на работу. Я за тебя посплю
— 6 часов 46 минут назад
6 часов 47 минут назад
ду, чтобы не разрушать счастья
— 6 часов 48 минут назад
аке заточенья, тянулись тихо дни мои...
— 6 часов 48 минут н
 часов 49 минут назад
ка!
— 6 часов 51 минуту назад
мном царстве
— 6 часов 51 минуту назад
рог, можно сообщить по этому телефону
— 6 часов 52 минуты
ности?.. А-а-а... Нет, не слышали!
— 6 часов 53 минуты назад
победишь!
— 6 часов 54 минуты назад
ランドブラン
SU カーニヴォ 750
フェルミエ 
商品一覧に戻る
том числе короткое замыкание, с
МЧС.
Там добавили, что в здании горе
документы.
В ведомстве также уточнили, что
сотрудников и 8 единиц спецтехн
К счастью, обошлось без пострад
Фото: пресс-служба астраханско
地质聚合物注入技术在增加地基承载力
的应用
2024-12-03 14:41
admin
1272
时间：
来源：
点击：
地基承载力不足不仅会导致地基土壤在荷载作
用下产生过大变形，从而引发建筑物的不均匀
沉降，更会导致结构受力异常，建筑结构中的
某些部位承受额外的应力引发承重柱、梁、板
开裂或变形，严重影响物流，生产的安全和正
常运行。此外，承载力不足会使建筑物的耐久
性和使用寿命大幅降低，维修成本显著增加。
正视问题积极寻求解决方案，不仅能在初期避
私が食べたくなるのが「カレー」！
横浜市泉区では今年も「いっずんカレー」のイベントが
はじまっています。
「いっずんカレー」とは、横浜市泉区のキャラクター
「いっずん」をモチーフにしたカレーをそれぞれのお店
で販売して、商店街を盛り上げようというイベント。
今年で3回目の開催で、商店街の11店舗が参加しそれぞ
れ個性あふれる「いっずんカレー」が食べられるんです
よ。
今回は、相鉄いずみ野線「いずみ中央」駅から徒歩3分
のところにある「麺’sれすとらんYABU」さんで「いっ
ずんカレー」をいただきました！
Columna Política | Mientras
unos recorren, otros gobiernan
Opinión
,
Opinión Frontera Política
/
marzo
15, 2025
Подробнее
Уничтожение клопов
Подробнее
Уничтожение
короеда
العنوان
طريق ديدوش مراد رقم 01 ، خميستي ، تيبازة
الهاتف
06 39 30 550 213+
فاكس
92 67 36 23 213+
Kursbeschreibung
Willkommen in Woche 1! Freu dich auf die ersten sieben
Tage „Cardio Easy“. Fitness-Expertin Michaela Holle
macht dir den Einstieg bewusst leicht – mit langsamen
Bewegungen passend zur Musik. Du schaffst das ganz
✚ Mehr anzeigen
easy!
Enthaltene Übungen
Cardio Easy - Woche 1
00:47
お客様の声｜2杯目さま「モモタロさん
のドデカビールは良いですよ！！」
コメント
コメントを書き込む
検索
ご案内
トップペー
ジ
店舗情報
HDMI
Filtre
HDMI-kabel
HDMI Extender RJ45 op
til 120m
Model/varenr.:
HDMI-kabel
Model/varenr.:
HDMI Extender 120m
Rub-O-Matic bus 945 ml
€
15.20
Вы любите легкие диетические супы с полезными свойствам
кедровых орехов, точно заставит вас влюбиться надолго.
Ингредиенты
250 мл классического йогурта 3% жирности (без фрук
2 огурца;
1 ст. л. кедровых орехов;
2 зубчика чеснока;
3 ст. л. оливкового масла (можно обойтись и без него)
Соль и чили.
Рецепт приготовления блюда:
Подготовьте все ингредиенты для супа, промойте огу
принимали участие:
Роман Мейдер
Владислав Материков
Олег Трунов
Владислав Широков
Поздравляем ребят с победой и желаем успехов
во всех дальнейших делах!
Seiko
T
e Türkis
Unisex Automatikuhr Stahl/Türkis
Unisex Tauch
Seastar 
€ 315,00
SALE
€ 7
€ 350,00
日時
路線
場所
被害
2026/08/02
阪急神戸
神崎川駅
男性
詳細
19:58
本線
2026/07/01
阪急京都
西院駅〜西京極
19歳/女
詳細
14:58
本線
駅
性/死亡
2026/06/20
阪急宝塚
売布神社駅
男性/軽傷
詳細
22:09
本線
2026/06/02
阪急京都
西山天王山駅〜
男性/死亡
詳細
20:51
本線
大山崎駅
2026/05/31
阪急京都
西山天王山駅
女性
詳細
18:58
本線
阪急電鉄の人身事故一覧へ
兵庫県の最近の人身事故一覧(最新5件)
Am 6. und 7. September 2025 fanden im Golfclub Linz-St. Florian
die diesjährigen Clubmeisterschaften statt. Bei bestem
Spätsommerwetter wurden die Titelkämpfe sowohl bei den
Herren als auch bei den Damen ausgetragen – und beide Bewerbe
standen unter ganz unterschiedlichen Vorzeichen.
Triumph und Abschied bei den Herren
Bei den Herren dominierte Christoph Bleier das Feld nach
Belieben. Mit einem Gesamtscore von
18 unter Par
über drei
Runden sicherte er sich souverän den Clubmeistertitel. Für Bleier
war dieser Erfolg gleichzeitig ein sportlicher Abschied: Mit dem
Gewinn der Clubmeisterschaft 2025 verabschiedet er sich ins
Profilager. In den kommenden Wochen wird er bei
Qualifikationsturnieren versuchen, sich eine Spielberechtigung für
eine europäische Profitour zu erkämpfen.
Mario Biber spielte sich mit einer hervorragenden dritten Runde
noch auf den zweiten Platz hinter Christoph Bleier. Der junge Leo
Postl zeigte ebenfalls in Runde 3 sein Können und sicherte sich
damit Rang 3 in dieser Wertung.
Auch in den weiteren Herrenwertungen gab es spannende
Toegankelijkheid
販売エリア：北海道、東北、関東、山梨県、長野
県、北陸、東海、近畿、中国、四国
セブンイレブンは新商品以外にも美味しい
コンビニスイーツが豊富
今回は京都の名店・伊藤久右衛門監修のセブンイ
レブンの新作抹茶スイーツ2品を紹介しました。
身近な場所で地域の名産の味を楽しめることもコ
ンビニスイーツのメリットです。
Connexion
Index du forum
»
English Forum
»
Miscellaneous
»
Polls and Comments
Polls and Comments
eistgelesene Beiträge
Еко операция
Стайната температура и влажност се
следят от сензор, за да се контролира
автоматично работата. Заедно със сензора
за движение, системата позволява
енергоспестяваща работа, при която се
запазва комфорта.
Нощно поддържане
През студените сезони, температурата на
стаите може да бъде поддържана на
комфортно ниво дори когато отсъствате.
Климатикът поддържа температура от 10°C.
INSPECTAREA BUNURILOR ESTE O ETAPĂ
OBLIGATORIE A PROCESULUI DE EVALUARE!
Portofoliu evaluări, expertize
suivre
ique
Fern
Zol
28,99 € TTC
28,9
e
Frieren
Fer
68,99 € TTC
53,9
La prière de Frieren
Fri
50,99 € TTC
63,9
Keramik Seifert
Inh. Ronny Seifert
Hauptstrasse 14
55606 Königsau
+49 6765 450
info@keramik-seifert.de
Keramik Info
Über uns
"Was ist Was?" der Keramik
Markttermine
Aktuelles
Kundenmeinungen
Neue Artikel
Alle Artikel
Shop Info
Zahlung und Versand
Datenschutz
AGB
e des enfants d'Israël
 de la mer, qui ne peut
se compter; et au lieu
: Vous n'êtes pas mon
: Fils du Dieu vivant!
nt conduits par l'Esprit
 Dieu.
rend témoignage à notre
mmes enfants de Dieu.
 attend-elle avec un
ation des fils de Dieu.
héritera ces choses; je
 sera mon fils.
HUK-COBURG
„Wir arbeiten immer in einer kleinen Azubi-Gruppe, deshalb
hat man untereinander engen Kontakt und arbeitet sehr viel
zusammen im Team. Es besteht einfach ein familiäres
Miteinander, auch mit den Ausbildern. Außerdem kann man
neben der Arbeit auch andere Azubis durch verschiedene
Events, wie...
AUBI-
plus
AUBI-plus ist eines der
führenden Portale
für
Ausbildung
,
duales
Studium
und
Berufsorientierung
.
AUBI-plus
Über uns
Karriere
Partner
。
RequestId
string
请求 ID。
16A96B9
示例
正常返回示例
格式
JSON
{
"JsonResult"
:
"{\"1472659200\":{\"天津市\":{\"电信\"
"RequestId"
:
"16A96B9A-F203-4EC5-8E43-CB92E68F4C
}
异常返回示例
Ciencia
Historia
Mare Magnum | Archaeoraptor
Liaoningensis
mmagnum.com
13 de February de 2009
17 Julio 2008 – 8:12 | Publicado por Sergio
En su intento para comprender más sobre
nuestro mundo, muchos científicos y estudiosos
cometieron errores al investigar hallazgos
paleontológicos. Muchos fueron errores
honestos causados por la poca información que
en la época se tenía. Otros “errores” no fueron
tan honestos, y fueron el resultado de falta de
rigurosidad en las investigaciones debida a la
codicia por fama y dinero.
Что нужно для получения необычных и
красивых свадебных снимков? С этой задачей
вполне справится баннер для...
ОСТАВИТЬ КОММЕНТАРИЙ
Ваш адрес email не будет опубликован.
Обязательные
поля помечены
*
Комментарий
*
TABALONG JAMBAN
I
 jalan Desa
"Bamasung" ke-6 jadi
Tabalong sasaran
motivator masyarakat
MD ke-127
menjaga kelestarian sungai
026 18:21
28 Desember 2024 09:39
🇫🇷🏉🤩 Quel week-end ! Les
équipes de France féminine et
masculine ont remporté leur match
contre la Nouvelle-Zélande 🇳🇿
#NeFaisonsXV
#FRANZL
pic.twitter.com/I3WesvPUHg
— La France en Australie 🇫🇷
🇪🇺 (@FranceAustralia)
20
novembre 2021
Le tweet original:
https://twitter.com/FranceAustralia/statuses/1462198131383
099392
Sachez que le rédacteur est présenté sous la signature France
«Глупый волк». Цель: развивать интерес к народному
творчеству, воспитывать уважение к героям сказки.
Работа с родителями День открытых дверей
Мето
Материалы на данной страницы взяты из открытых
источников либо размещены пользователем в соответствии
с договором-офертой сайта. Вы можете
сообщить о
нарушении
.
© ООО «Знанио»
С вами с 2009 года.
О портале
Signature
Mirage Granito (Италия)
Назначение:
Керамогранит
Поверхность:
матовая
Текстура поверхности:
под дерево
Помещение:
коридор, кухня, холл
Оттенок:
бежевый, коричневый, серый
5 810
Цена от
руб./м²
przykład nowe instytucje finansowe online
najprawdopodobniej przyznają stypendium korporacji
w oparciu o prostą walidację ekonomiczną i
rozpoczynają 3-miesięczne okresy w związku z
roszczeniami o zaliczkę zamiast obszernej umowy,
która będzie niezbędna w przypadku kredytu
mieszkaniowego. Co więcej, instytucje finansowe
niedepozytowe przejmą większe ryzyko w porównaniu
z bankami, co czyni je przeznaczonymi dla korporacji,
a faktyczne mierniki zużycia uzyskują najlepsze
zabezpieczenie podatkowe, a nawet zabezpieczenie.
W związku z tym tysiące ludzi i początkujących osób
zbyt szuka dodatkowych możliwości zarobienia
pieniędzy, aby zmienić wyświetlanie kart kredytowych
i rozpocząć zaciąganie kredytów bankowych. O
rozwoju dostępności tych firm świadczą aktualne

-------

Reproduce each line of the material containing the word "honestos".

honestos causados por la poca información que
tan honestos, y fueron el resultado de falta de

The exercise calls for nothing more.